Baca juga: Jokowi Dinilai Tak Perlu Angkat Menteri Ekspor dan Investasi
"Tetapi selain itu juga karena adanya penurunan harga untuk beberapa komoditas yang diekspor seperti minyak mentah, batu bara dan minyak kernel," kata Suhariyanto saat mengelar konferensi pers di kantornya Jakarta Pusat, Jumat 15 Februari 2019.
Pada Januari 2019, BPS mencatat nilai ekspor Indonesia mencapai US$ 13,87 miliar atau menurun 3,24 persen dibanding ekspor pada Desember 2018. Sedangkan, jika dibandingkan pada periode waktu yang sama (year on year), Januari 2018 ekspor juga tercatat menurun 4,70 persen.
Sedangkan, nilai impor pada Januari 2019 mencapai angka US$ 15,03 miliar atau turun 2,19 persen dibanding Desember 2018. Sedangkan, jika dibandingkan pada Januari 2018 atau year on year, angka tersebut juga tercatat turun sebesar 1,83 persen.
Suhariyanto menjelaskan, kondisi ekspor Februari tersebut menyebabkan nilai ekspor secara tahunan dibandingkan dengan Februari 2018 juga turun sebesar 11,33 persen. Sedangkan secara kumulatif, nilai ekspor Januari-Februari 2019 mencapai US$ 26,46 miliar.
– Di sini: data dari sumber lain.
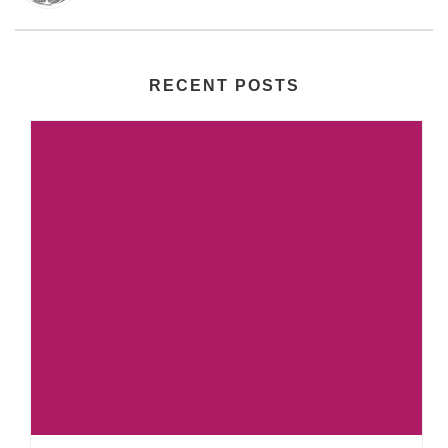
RECENT POSTS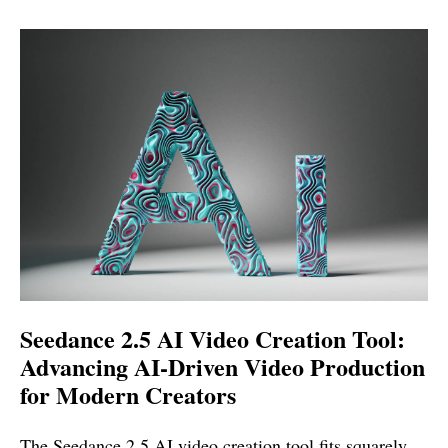
Seedance 2.5 AI Video Creation Tool:
Advancing AI-Driven Video Production
for Modern Creators
The Seedance 2.5 AI video creation tool fits squarely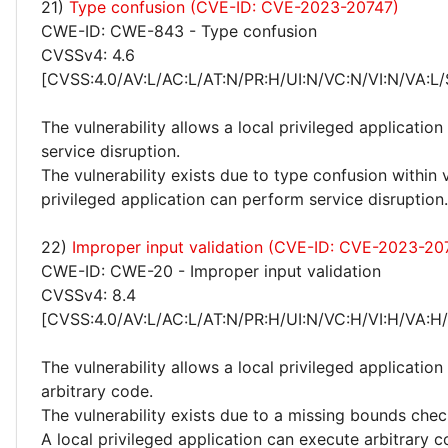
21)
Type confusion (CVE-ID: CVE-2023-20747)
CWE-ID: CWE-843 - Type confusion
CVSSv4: 4.6
[CVSS:4.0/AV:L/AC:L/AT:N/PR:H/UI:N/VC:N/VI:N/VA:L/
The vulnerability allows a local privileged applicatio
service disruption.
The vulnerability exists due to type confusion within 
privileged application can perform service disruption.
22)
Improper input validation (CVE-ID: CVE-2023-20
CWE-ID: CWE-20 - Improper input validation
CVSSv4: 8.4
[CVSS:4.0/AV:L/AC:L/AT:N/PR:H/UI:N/VC:H/VI:H/VA:H
The vulnerability allows a local privileged application
arbitrary code.
The vulnerability exists due to a missing bounds che
A local privileged application can execute arbitrary c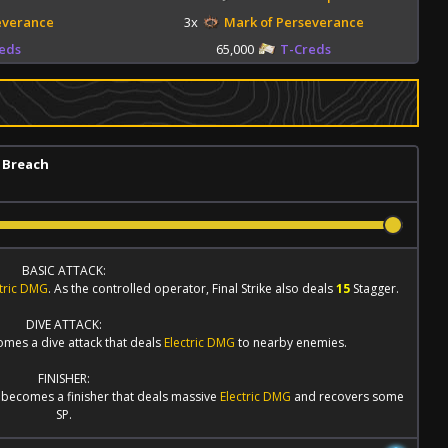
everance
3x
Mark of Perseverance
eds
65,000
T-Creds
 Breach
BASIC ATTACK:
ctric DMG
. As the controlled operator,
Final Strike
also deals
15
Stagger.
DIVE ATTACK:
omes a dive attack that deals
Electric DMG
to nearby enemies.
FINISHER:
becomes a finisher that deals massive
Electric DMG
and recovers some
SP.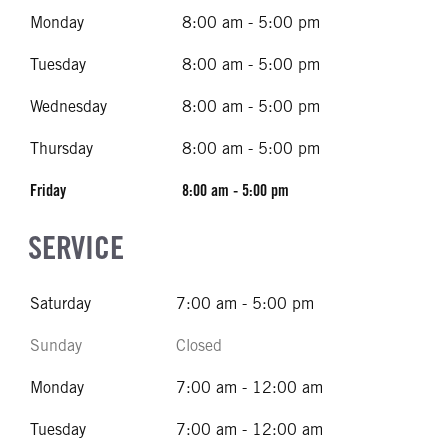
Monday
8:00 am - 5:00 pm
Tuesday
8:00 am - 5:00 pm
Wednesday
8:00 am - 5:00 pm
Thursday
8:00 am - 5:00 pm
Friday
8:00 am - 5:00 pm
SERVICE
Saturday
7:00 am - 5:00 pm
Sunday
Closed
Monday
7:00 am - 12:00 am
Tuesday
7:00 am - 12:00 am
Menurut Suhariyanto, jumlah ini juga tercatat turun sebesar 7,76 persen dibandingkan periode yang sama pada 2018. Demikian juga untuk ekspor non migas yang mencapai US$ 24,24 miliar atau turun 7,07 persen.
Karena itu, kata Suhariyanto, penurunan nilai ekspor Februari terjadi karena penurunan ekspor baik migas maupun non migas. "Yang migas karena minyak mentah turun, hasil minyak dan gas turun, sementara untuk non migas, itu mengalami penurunan dari bahan bakar mineral yang penurunannya cukup tajam lewat ekspor lemak dan hewat nabati dan biji kerak dan abu logam," kata dia.